Task requirements: From the entries, return every line where the string "shoulder" shows up.
Records START
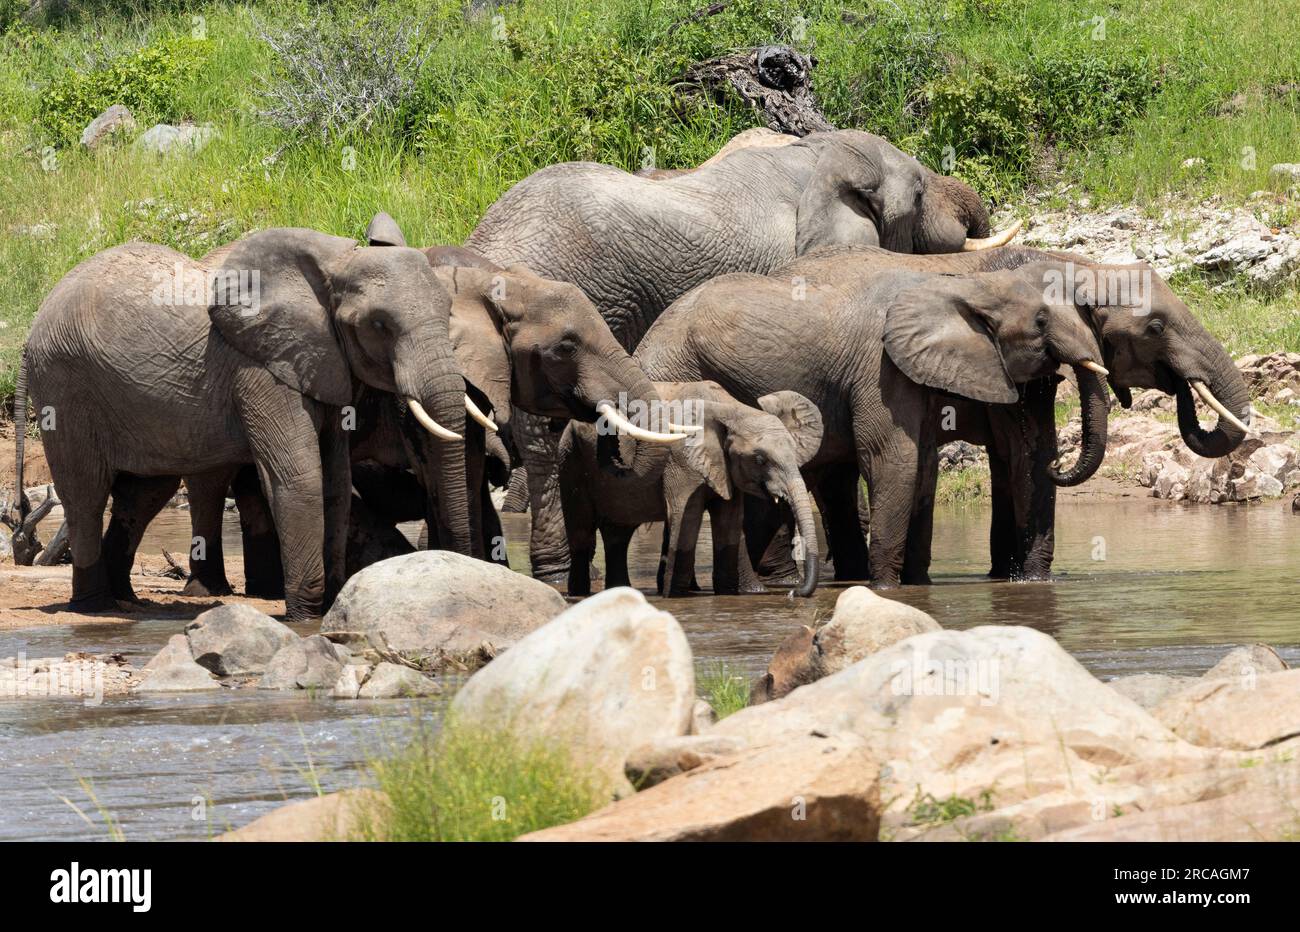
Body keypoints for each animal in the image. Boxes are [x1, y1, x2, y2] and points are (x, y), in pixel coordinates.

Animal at [21, 227, 473, 618]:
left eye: (449, 309)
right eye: (379, 324)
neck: (334, 264)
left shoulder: (322, 364)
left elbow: (336, 481)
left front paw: (328, 604)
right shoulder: (259, 370)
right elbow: (299, 478)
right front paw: (305, 615)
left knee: (143, 493)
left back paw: (125, 600)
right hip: (64, 385)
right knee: (86, 493)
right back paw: (94, 607)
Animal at [559, 376, 821, 595]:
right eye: (759, 460)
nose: (794, 593)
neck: (732, 409)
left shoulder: (726, 469)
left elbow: (729, 522)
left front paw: (727, 594)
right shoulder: (680, 459)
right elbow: (687, 519)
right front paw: (675, 596)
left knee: (618, 536)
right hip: (570, 459)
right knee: (582, 534)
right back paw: (578, 594)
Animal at [634, 258, 1112, 584]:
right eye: (1041, 320)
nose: (1057, 465)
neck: (960, 284)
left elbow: (922, 466)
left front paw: (915, 584)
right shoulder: (878, 370)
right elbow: (892, 460)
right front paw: (884, 587)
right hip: (675, 371)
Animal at [774, 243, 1253, 577]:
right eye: (1155, 328)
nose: (1181, 384)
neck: (1078, 268)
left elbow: (1018, 459)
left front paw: (1013, 577)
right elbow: (1026, 453)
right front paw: (1033, 579)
Records END
Written solution:
left shoulder: (322, 364)
right shoulder: (259, 370)
left shoulder: (726, 469)
right shoulder: (680, 459)
right shoulder: (878, 370)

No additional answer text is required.